Int atan[b sqrt(a-x^2) / sqrt(a + c - b^2 (a-x^2))] / (c+x^2)

= Int atan[1 / sqrt((a+c)/(b^2 (a-x^2)) - 1)] / (c+x^2)

atan(z) can tranform into other trig functions like asin and acos with something along the lines of sqrt(z^2+1). I eventually saw that would work out for what is in the denominator, although it would have to have be in the numerator to work out. Um, okay. So let's see.

atan(z) = pi/2 - atan(1/z) for z>0

atan(z) = acos[1 / sqrt(z^2+1)] for z>0

So

Int atan[1 / sqrt((a+c)/(b^2 (a-x^2)) - 1)] / (c+x^2)

= Int (pi/2 - atan[sqrt((a+c)/(b^2 (a-x^2)) - 1)]) / (c+x^2)

= Int (pi/2 - acos[1 / sqrt((a+c)/(b^2 (a-x^2)))]) / (c+x^2)

= Int (pi/2 - acos[b sqrt(a-x^2) / sqrt(a+c)]) / (c+x^2)

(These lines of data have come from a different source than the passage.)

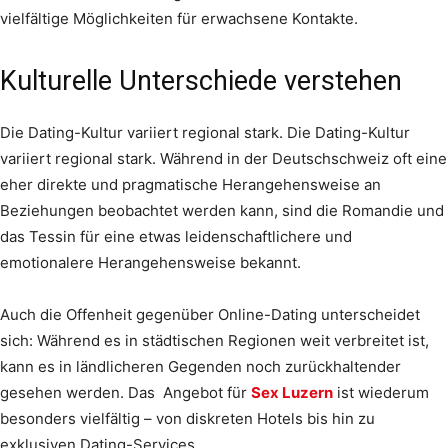
vielfältige Möglichkeiten für erwachsene Kontakte.
Kulturelle Unterschiede verstehen
Die Dating-Kultur variiert regional stark. Die Dating-Kultur
variiert regional stark. Während in der Deutschschweiz oft eine
eher direkte und pragmatische Herangehensweise an
Beziehungen beobachtet werden kann, sind die Romandie und
das Tessin für eine etwas leidenschaftlichere und
emotionalere Herangehensweise bekannt.
Auch die Offenheit gegenüber Online-Dating unterscheidet
sich: Während es in städtischen Regionen weit verbreitet ist,
kann es in ländlicheren Gegenden noch zurückhaltender
gesehen werden. Das Angebot für
Sex Luzern
ist wiederum
besonders vielfältig – von diskreten Hotels bis hin zu
exklusiven Dating-Services.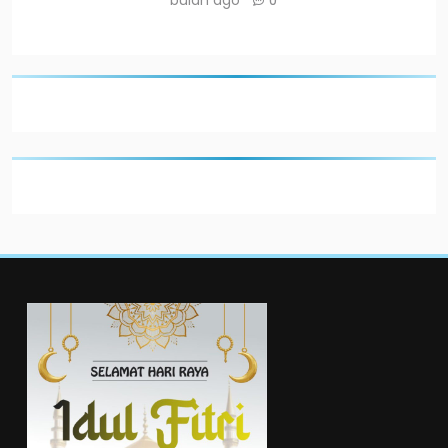
bulan ago
0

It's like magic. It's practically the same thing, but the extra mess in the square root in the denominator that's been giving me so much trouble is gone! And it turns out that the infinite series for acos is in exactly the same form as atan, but just with different coefficients. I still can't get the integration of that directly, but I can do the same thing I've been trying to do for atan. However, now the integrations for each of the terms are so simple that it appears that I can carry out the margin of error as far as I need it to go, each with nice simple one line calculations instead of full pagers. Carrying it out far enough, I'm even starting to find the pattern in the results which may even mean that I will eventually be able to work out the exact result for this after all, if I keep at it.

hhEb09'1
2008-Feb-22, 03:40 AM
if I keep at itAs if you wouldn't :)

BTW, I posted to the old four color map theorem thread, thought you'd be interested.